«Mia moglie e mia figlia salvate da un muro»
Beirut, il racconto di un bergamasco

Nicola Offredi, di Osio Sotto, abita a Beirut da 20 anni: ha aperto un ristorante. Visse il conflitto del 2006. Durante le esplosioni era in ascensore, poi bloccato. «Peggio della guerra: tragedia enorme, dolore incancellabile».

Il suo animo è dilaniato, i suoi occhi urlano dolore. E rabbia. Nicola Offredi, originario di Osio Sotto, vive a Beirut da vent’anni. Una scelta di vita che lo ha portato ad aprire un ristorante, «Al dente», tra i più rinomati della città e a tracciare un solido ponte tra il Paese dei Cedri e Bergamo. Altre volte si è trovato nel dramma della guerra. Ma, dice, «una tragedia simile non l’avevo mai vissuta». Un Paese che è ormai una sua seconda pelle, il Libano dove ha portato l’eccellenza bergamasca dei casoncelli. E dove è stato anche insignito dell’ordine della stella della solidarietà proprio per il suo impegno di pace e aiuto al dialogo.

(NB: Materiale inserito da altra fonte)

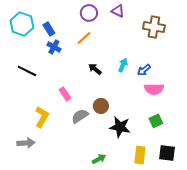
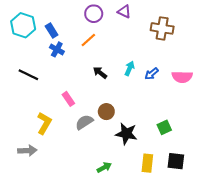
pink semicircle: (154, 89) -> (182, 77), moved

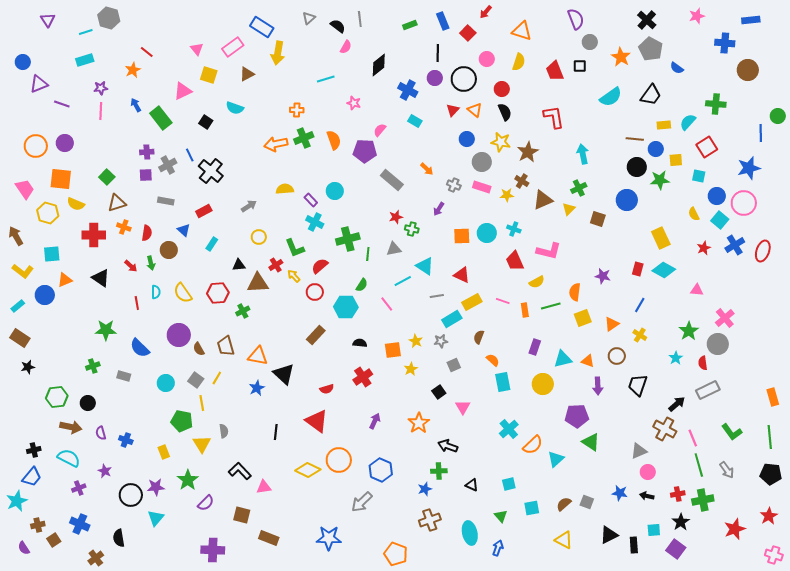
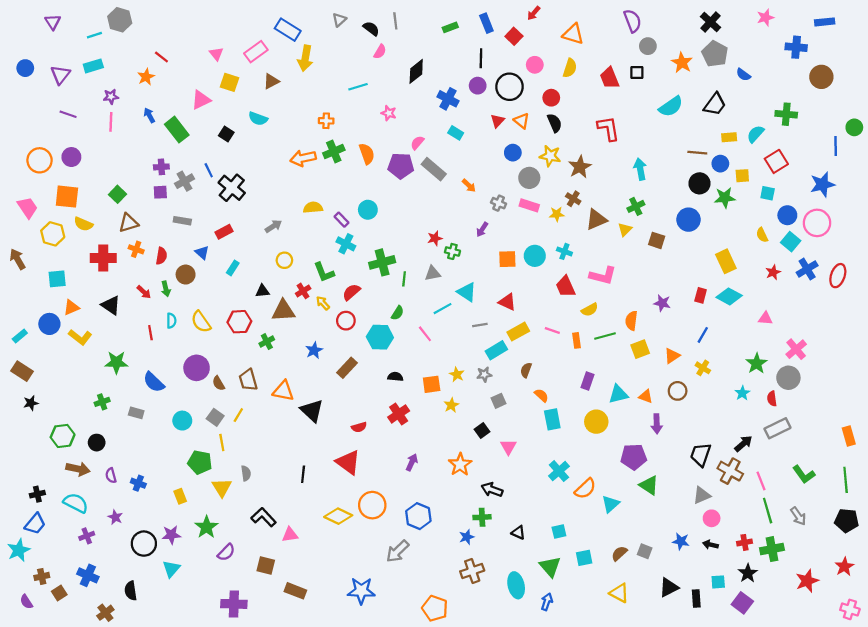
purple triangle: (39, 84) -> (60, 75), moved, turned -30
gray rectangle: (392, 180) -> (434, 169), moved
yellow L-shape: (23, 271) -> (80, 337), moved
black trapezoid: (638, 385) -> (701, 455), moved
blue star: (257, 388) -> (314, 350), moved
green triangle: (501, 516) -> (550, 567), size x1.5

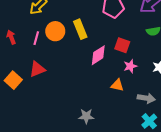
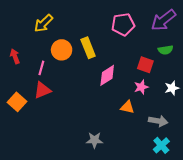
pink line: (36, 38) -> (41, 68), moved
red square: (122, 45) -> (145, 65), moved

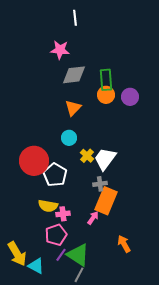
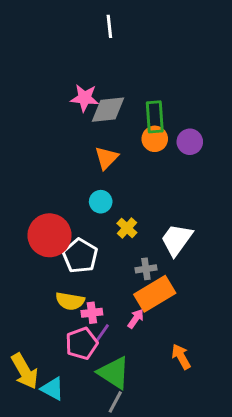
pink star: (60, 50) -> (85, 98), moved
white trapezoid: (105, 159) -> (177, 240), moved
orange rectangle: (106, 201) -> (155, 294), turned 36
purple line: (61, 255) -> (102, 333), moved

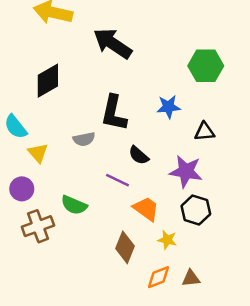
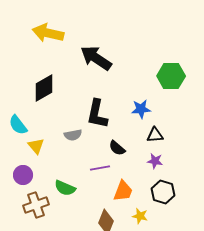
black triangle: (205, 132) -> (155, 135), moved
purple star: (186, 171) -> (155, 161), size x0.6
purple line: (118, 180) -> (100, 168), turned -36
orange trapezoid: (146, 209) -> (123, 191), turned 75

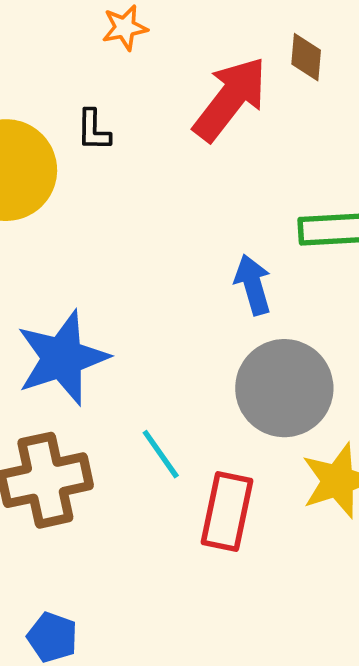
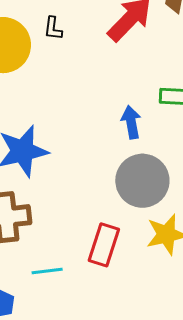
cyan line: (161, 454) -> (47, 271), moved, turned -68

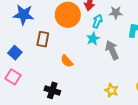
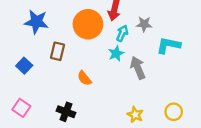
pink square: (13, 77) -> (21, 108), moved

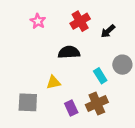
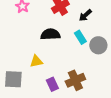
cyan rectangle: (100, 76) -> (80, 37), moved

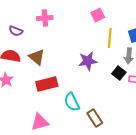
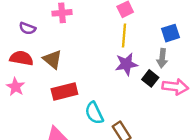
yellow line: (110, 38) -> (124, 36), moved
purple star: (88, 61) -> (126, 64), moved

Proprio per questo quelle esplosioni, al suo cuore, hanno suscitato una lacerazione particolare. «Mi trovo proprio di fronte all’ospedale francese – spiega – quando è accaduta la tragedia ero in ascensore, ho sentito questa tremenda esplosione, poi sono rimasto bloccato».

Il pensiero ai familiari

Il primo pensiero è stato per la moglie Rita e la figlia Anais, le perle più preziose della sua vita, una famiglia formata proprio quando ha abbracciato il Libano. «Per fortuna – dice – loro si trovavano dietro il muro della casa e non è accaduto loro nulla».
il suo sguardo è ora memoria di immagini raccapriccianti. Di esse una gli è rimasta particolarmente impressa come un fotogramma di dolore che testimonia la prostrazione di un Paese nobile e fiero, di gente accogliente ma sempre alle prese con il tremore di qualche scossa tellurica derivante il cui grembo non è la terra ma la follia umana: «Stamattina (ieri mattina, ndr) – prosegue – mi sono recato in centro, stavo andando al supermercato, ho visto scene di ogni genere, gente che andava in giro con lo scooter coperta di sangue. Sono usciti i militari per controllare la situazione, davvero uno scenario lugubre e tragico». Offredi conosce già bene che cosa significhi in Libano l’urlo della guerra e degli scoppi delle bombe. «Già nel 2006- dice – ero stato testimone di una guerra qui in Libano e avevo provato, oltreché dolore, una profonda irritazione, le stesse di adesso». Il riferimento di Offredi è al 12 luglio di quell’anno allorchè gli Hezbollah sferrarono un attacco a una pattuglia dell’esercito israeliano che stava perlustrando il villaggio di Zar’it e uccisero otto soldati facendone prigionieri due.

Le esplosioni sono venute a rendere ancora più cupo un quadro che già annovera parecchi colori scuri: «Il Libano – spiega Offredi – deve già fare i conti con una situazione di crisi economica particolare, poi abbiamo dovuto fare i conti anche noi con il dramma del Covid-19, adesso queste esplosioni, è tutto davvero assurdo». Assurdo dover vedere «amici che hanno tutti la casa frantumata, la nostra stessa casa con le finestre tutte dilaniate, gente ferita per l’esplosione dei vetri».

Il dolore non ha nome

Il dolore non ha un nome solo, ne ha mille. E un perché che ti si conficca dentro come una scheggia pungente e non ti abbandona. A quel perché Offredi ha cercato di dare una fisionomia definita. «In quella zona – spiega- si trova un deposito di armi di Hezbollah, sono stati sentiti due aerei sul confine, probabilmente si tratta di un conflitto con Israele».

Scorrono insomma in chi ha scelto il Libano e ha fuso con esso l’amore immutato per la sua terra bergamasca le immagini di un giorno che non si potrà mai rinchiudere nella stanza dell’oblio. «Una cosa così non l’ha mai vista nessuno – ripete - tanti morti e un dolore che non si può cancellare». Ora il Libano attende di tornare a ricrescere in una rinnovata speranza. Alto e fiero come il cedro che troneggia sul suo vessillo nazionale».